Reproduce word for word the part of the passage about Io below that falls between "As Io’s rocky" and "last too long.", inclusive.

* SOURCE EXTRACT:
· · · · · · ·

There are plumes aplenty on Io, Jupiter’s volcanic satellite and one of its Galilean moons. Where Ganymede has an introverted warm core sandwiched with ice, Io is its extroverted sibling, expelling eruptions of colors from its yellowish, animated surface. But perhaps the most fascinating aspect of Io, aside from its resemblance to pizza, is its crust’s capacity to rise.

Io is locked in Jupiter’s orbit, but as the innermost moon, gravitational forces from nearby Ganymede and Europa jostle her on an irregular path. The tidal stresses are so powerful that Io can bloat or shrink up to about 330 feet (or 100 meters). The phenomenon is similar to the heat that’s emitted from a wire that’s bent back and forth rapidly, as scientists the Hawaiian Volcano Observatory explain. Earth bulges, too, which also coincides with our ocean tides, but it’s infinitesimal compared to Io’s swelling and can only be measured using very sensitive tools.

Hot Cheesy Moon

Credit: NASA/JPL

As Io’s rocky crust expands, the friction generates a lot of heat, and that’s what fuels the moon’s molten innards. It’s big part of Io’s charisma; she’s expressive and regularly changes her appearance — at least on the face we can see, since she always keeps one side facing away from Jupiter. The frequency of lava spillovers wipes the surface clean of craters, and those that do form don’t last too long.

The lava isn’t your standard burble, either: It can rocket up to 250 miles (about 400 km) high. The most renowned plume comes from a volcano named Prometheus, an eruption that wandered nearly 50 miles (75 to 95 km) between images taken by Voyager flybys in the 1970s and Galileo two decades later.

Hot Cheesy Moon

Credit: NASA/JPL

It’s not the first time Io’s volcanoes seem to have picked up and moved. Using computer models, researchers noticed volcanoes shifted to where they shouldn’t be, and they would have written it off as an anomaly if it wasn’t a distinctive pattern. A study published last year suggests a hybrid model of gravitational smooshing and friction from an underground magma ocean. Best of all, that points to possible life, a potential that pops up in oceans all over the solar system.

· · · · · · ·

* SOURCE MATERIAL:
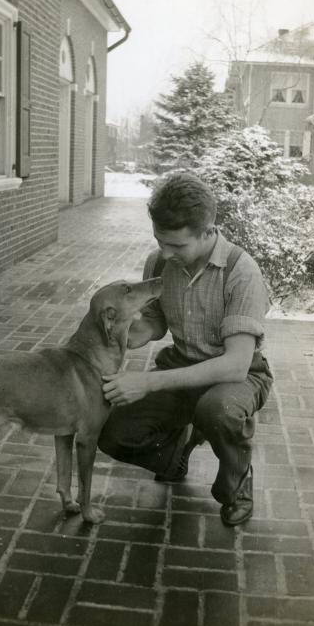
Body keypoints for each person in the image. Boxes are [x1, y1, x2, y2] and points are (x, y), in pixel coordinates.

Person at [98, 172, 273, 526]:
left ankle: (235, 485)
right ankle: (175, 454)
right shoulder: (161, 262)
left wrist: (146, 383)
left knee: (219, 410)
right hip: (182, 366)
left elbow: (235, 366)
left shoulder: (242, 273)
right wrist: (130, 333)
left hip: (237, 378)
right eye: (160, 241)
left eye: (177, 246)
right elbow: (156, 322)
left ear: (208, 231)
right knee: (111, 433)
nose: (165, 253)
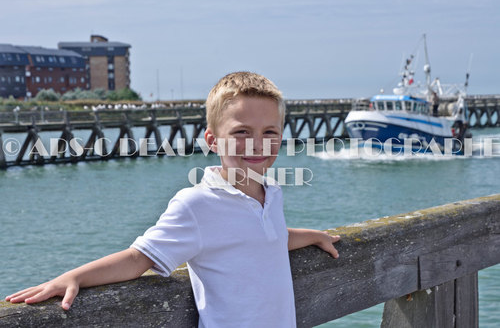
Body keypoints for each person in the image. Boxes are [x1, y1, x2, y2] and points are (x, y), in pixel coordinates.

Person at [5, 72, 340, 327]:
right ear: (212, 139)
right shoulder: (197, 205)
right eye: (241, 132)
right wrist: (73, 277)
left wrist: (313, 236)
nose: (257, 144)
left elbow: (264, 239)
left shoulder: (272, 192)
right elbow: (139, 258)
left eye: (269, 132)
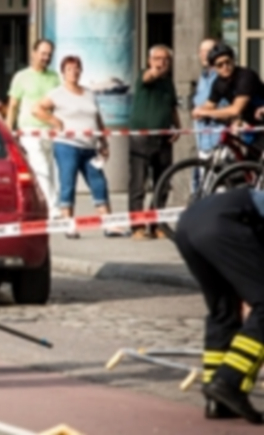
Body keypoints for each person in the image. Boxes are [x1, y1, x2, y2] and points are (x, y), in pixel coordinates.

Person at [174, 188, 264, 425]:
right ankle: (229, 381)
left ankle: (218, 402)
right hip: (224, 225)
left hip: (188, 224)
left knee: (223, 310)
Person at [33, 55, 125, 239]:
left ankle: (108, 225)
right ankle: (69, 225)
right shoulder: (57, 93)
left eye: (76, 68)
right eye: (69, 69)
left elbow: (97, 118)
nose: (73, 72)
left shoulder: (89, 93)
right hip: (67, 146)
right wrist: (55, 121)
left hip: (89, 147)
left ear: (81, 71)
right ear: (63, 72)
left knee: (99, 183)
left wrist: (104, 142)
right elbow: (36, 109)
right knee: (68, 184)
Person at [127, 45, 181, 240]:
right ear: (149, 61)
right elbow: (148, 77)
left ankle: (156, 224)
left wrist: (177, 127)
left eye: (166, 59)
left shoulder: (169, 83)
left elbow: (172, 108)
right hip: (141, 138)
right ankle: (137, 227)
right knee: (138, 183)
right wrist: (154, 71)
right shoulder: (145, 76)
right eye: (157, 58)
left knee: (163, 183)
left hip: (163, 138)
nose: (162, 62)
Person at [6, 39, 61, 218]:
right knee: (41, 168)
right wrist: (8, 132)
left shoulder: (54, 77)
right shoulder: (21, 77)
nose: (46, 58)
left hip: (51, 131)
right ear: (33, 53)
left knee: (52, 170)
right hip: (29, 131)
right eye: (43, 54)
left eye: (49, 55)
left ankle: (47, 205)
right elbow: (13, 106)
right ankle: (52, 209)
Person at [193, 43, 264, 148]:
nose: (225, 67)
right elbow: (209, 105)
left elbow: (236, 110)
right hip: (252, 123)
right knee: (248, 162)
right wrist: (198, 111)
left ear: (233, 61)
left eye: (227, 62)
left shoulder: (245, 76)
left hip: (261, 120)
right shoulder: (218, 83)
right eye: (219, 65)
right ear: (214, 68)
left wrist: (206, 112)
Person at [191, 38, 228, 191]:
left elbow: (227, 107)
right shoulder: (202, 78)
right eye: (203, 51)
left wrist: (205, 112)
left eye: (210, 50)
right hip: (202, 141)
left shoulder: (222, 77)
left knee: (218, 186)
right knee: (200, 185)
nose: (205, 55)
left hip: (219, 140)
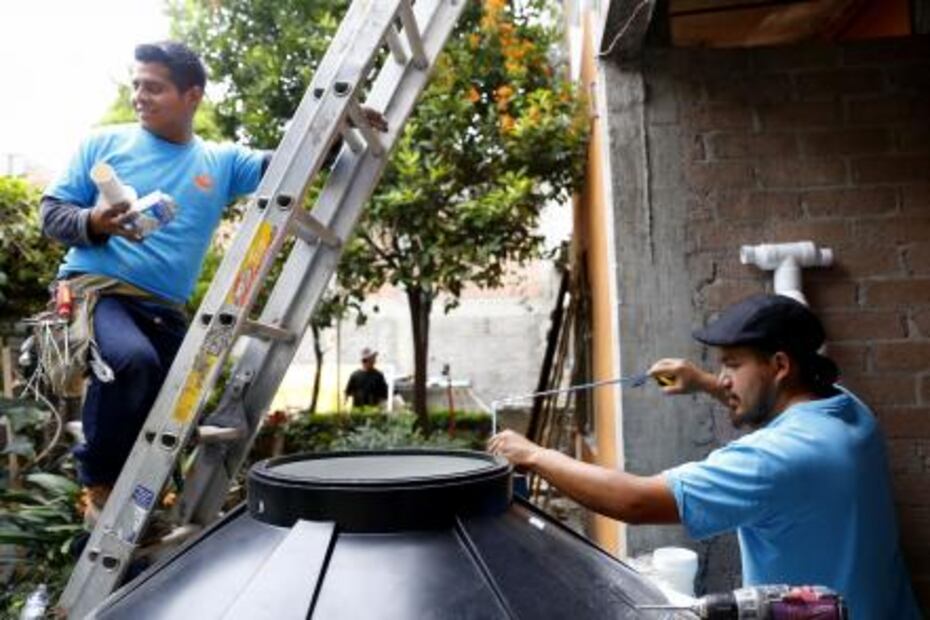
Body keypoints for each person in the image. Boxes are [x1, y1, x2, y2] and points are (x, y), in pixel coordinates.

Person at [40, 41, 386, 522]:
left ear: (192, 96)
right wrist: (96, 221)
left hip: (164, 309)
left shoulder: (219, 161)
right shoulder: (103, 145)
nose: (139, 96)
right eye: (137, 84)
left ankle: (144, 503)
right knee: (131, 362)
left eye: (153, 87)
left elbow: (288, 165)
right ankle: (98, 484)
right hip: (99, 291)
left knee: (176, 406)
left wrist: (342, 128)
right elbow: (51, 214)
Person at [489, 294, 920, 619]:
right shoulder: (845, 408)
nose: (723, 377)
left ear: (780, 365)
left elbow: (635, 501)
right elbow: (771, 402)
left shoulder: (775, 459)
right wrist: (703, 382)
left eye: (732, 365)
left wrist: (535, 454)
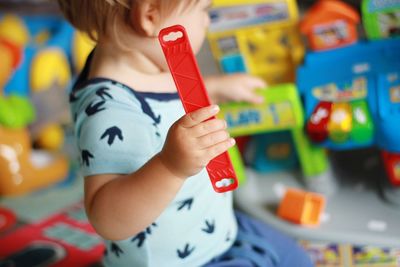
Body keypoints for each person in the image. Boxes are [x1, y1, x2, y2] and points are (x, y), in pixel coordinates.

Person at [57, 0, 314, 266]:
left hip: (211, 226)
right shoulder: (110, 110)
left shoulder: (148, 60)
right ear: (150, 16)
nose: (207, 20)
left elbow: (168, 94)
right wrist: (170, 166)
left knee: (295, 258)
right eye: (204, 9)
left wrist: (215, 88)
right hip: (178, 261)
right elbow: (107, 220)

· · · · · · ·

* RESPONSE TO THIS EXERCISE:
As Io’s rocky crust expands, the friction generates a lot of heat, and that’s what fuels the moon’s molten innards. It’s big part of Io’s charisma; she’s expressive and regularly changes her appearance — at least on the face we can see, since she always keeps one side facing away from Jupiter. The frequency of lava spillovers wipes the surface clean of craters, and those that do form don’t last too long.